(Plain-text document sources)
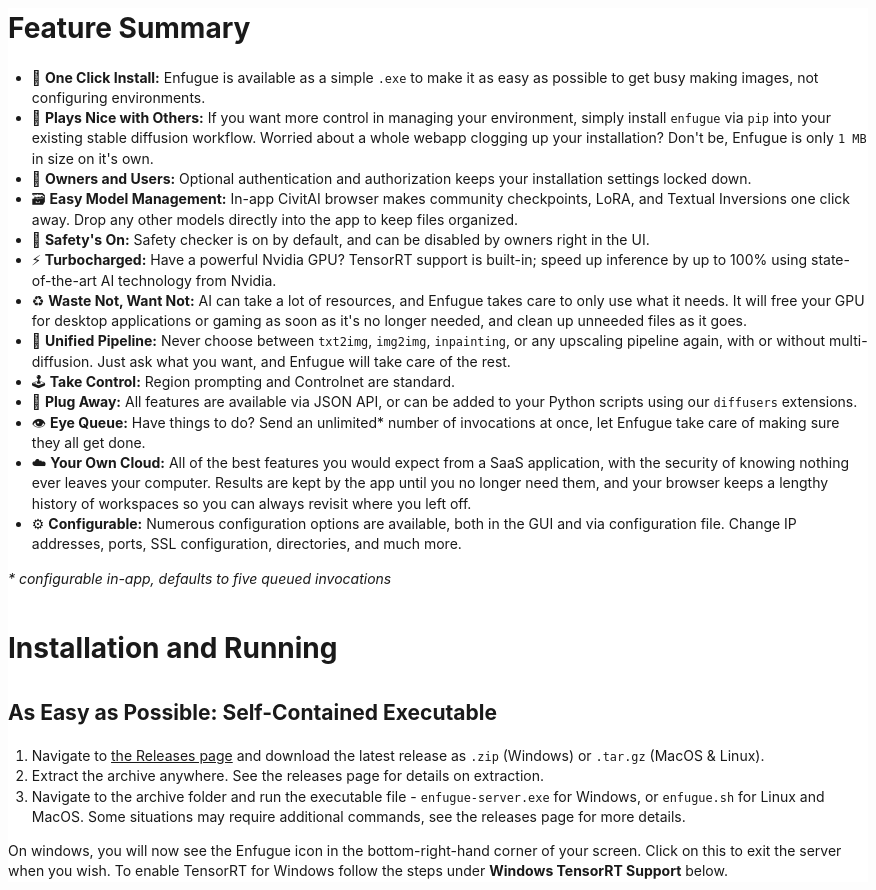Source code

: # Feature Summary

- 🚀 **One Click Install:** Enfugue is available as a simple `.exe` to make it as easy as possible to get busy making images, not configuring environments.
- 🤝 **Plays Nice with Others:** If you want more control in managing your environment, simply install `enfugue` via `pip` into your existing stable diffusion workflow. Worried about a whole webapp clogging up your installation? Don't be, Enfugue is only `1 MB` in size on it's own.
- 👥 **Owners and Users:** Optional authentication and authorization keeps your installation settings locked down.
- 🗃 **Easy Model Management:** In-app CivitAI browser makes community checkpoints, LoRA, and Textual Inversions one click away. Drop any other models directly into the app to keep files organized.
- 🧷 **Safety's On:** Safety checker is on by default, and can be disabled by owners right in the UI.
- ⚡ **Turbocharged:** Have a powerful Nvidia GPU? TensorRT support is built-in; speed up inference by up to 100% using state-of-the-art AI technology from Nvidia.
- ♻️ **Waste Not, Want Not:** AI can take a lot of resources, and Enfugue takes care to only use what it needs. It will free your GPU for desktop applications or gaming as soon as it's no longer needed, and clean up unneeded files as it goes.
- 🧈 **Unified Pipeline:** Never choose between `txt2img`, `img2img`, `inpainting`, or any upscaling pipeline again, with or without multi-diffusion. Just ask what you want, and Enfugue will take care of the rest.
- 🕹️ **Take Control:** Region prompting and Controlnet are standard.
- 🔌 **Plug Away:** All features are available via JSON API, or can be added to your Python scripts using our `diffusers` extensions.
- 👁️ **Eye Queue:** Have things to do? Send an unlimited\* number of invocations at once, let Enfugue take care of making sure they all get done.
- ☁️ **Your Own Cloud:** All of the best features you would expect from a SaaS application, with the security of knowing nothing ever leaves your computer. Results are kept by the app until you no longer need them, and your browser keeps a lengthy history of workspaces so you can always revisit where you left off.
- ⚙️ **Configurable:** Numerous configuration options are available, both in the GUI and via configuration file. Change IP addresses, ports, SSL configuration, directories, and much more.

*\* configurable in-app, defaults to five queued invocations*

# Installation and Running

## As Easy as Possible: Self-Contained Executable

1. Navigate to [the Releases page](https://github.com/painebenjamin/app.enfugue.ai/releases) and download the latest release as `.zip` (Windows) or `.tar.gz` (MacOS & Linux).
2. Extract the archive anywhere. See the releases page for details on extraction.
3. Navigate to the archive folder and run the executable file - `enfugue-server.exe` for Windows, or `enfugue.sh` for Linux and MacOS. Some situations may require additional commands, see the releases page for more details.

On windows, you will now see the Enfugue icon in the bottom-right-hand corner of your screen. Click on this to exit the server when you wish. To enable TensorRT for Windows follow the steps under **Windows TensorRT Support** below.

PROBLEM DESCRIPTION
Skip every image and output the remaining records exactly.

RESULT FOR THIS EXERCISE
Source code

: # Feature Summary

- 🚀 **One Click Install:** Enfugue is available as a simple `.exe` to make it as easy as possible to get busy making images, not configuring environments.
- 🤝 **Plays Nice with Others:** If you want more control in managing your environment, simply install `enfugue` via `pip` into your existing stable diffusion workflow. Worried about a whole webapp clogging up your installation? Don't be, Enfugue is only `1 MB` in size on it's own.
- 👥 **Owners and Users:** Optional authentication and authorization keeps your installation settings locked down.
- 🗃 **Easy Model Management:** In-app CivitAI browser makes community checkpoints, LoRA, and Textual Inversions one click away. Drop any other models directly into the app to keep files organized.
- 🧷 **Safety's On:** Safety checker is on by default, and can be disabled by owners right in the UI.
- ⚡ **Turbocharged:** Have a powerful Nvidia GPU? TensorRT support is built-in; speed up inference by up to 100% using state-of-the-art AI technology from Nvidia.
- ♻️ **Waste Not, Want Not:** AI can take a lot of resources, and Enfugue takes care to only use what it needs. It will free your GPU for desktop applications or gaming as soon as it's no longer needed, and clean up unneeded files as it goes.
- 🧈 **Unified Pipeline:** Never choose between `txt2img`, `img2img`, `inpainting`, or any upscaling pipeline again, with or without multi-diffusion. Just ask what you want, and Enfugue will take care of the rest.
- 🕹️ **Take Control:** Region prompting and Controlnet are standard.
- 🔌 **Plug Away:** All features are available via JSON API, or can be added to your Python scripts using our `diffusers` extensions.
- 👁️ **Eye Queue:** Have things to do? Send an unlimited\* number of invocations at once, let Enfugue take care of making sure they all get done.
- ☁️ **Your Own Cloud:** All of the best features you would expect from a SaaS application, with the security of knowing nothing ever leaves your computer. Results are kept by the app until you no longer need them, and your browser keeps a lengthy history of workspaces so you can always revisit where you left off.
- ⚙️ **Configurable:** Numerous configuration options are available, both in the GUI and via configuration file. Change IP addresses, ports, SSL configuration, directories, and much more.

*\* configurable in-app, defaults to five queued invocations*

# Installation and Running

## As Easy as Possible: Self-Contained Executable

1. Navigate to [the Releases page](https://github.com/painebenjamin/app.enfugue.ai/releases) and download the latest release as `.zip` (Windows) or `.tar.gz` (MacOS & Linux).
2. Extract the archive anywhere. See the releases page for details on extraction.
3. Navigate to the archive folder and run the executable file - `enfugue-server.exe` for Windows, or `enfugue.sh` for Linux and MacOS. Some situations may require additional commands, see the releases page for more details.

On windows, you will now see the Enfugue icon in the bottom-right-hand corner of your screen. Click on this to exit the server when you wish. To enable TensorRT for Windows follow the steps under **Windows TensorRT Support** below.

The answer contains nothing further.